Produce an exact copy of the lines from the line that contains "Prenota un appuntamento" to the end of the listing below.
[Opening EXTRACTED INFORMATION section]
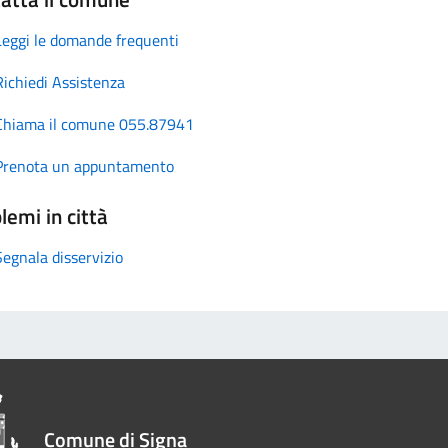
Leggi le domande frequenti
Richiedi Assistenza
Chiama il comune 055.87941
Prenota un appuntamento
lemi in città
Segnala disservizio
Comune di Signa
[Closing EXTRACTED INFORMATION section]
OUTPUT FOR THIS EXERCISE »
Prenota un appuntamento
lemi in città
Segnala disservizio
Comune di Signa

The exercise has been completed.